As for taking on Reid, he said those who want someone independent, not tied to the establishment, will vote for him.

"Those who believe in more government are going to vote for Reid."

On Yucca Mountain, Tarkanian said the state should turn it into a nuclear fuel reprocessing facility and make hundreds of millions of dollars for the state in the process.

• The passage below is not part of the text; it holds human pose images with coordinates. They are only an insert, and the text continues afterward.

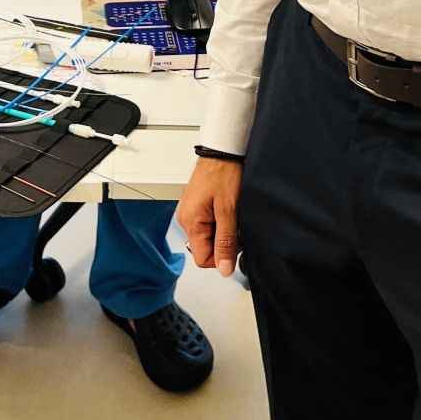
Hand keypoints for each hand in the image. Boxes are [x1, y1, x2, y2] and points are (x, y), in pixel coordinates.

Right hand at [177, 156, 242, 276]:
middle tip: (234, 222)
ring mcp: (190, 212)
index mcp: (190, 223)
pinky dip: (220, 220)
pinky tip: (226, 207)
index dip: (222, 256)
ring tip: (230, 211)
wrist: (222, 150)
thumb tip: (224, 269)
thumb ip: (225, 241)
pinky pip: (208, 224)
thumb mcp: (229, 210)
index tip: (234, 243)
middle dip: (223, 241)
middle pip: (205, 248)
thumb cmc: (223, 173)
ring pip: (208, 236)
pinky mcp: (196, 206)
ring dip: (222, 230)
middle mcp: (185, 219)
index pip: (202, 260)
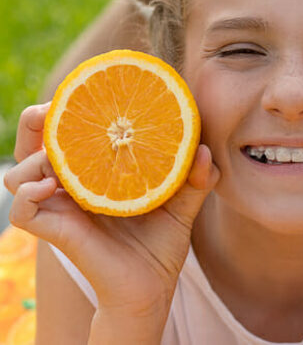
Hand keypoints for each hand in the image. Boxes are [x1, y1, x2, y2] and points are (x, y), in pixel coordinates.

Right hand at [5, 104, 219, 328]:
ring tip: (58, 152)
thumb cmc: (161, 244)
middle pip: (34, 145)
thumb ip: (196, 177)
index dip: (69, 111)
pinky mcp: (56, 232)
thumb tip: (205, 151)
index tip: (87, 91)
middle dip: (36, 120)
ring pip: (18, 173)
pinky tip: (54, 185)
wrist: (151, 289)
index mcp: (97, 174)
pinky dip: (28, 194)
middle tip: (54, 108)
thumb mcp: (182, 204)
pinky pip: (21, 210)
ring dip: (31, 155)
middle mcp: (73, 187)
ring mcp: (61, 208)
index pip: (71, 136)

He added that the nuclear waste would be much safer stored in one place than the roughly 100 sites it is now stored at.

The second way the state can make money, he said, is by getting the federal government to turn over lands with potential value - such as those near Las Vegas - so the state can attract businesses to Nevada by offering them a dollar-a-year lease to move their company onto those lands.

He called for the federal government to remove itself from regulating and mandating to state and local school systems.

"I don't think the federal government has any business being in the education business," he said.

He said he supports more charter schools, school vouchers to create more competition and improve education for all students.

Tarkanian said he doesn't believe he will have to go negative to beat Reid because Reid has so many negatives of his own. But he said if Reid goes negative, "I'll be ready to go after him blow by blow."

First, however, he has to get past Lowden, Sharron Angle - who he said he shares many beliefs with - and nearly a dozen other Republican candidates in the primary.

Tarkanian is a lawyer who also operates a real estate development firm and an academy that he said teaches life skills to young people through athletics.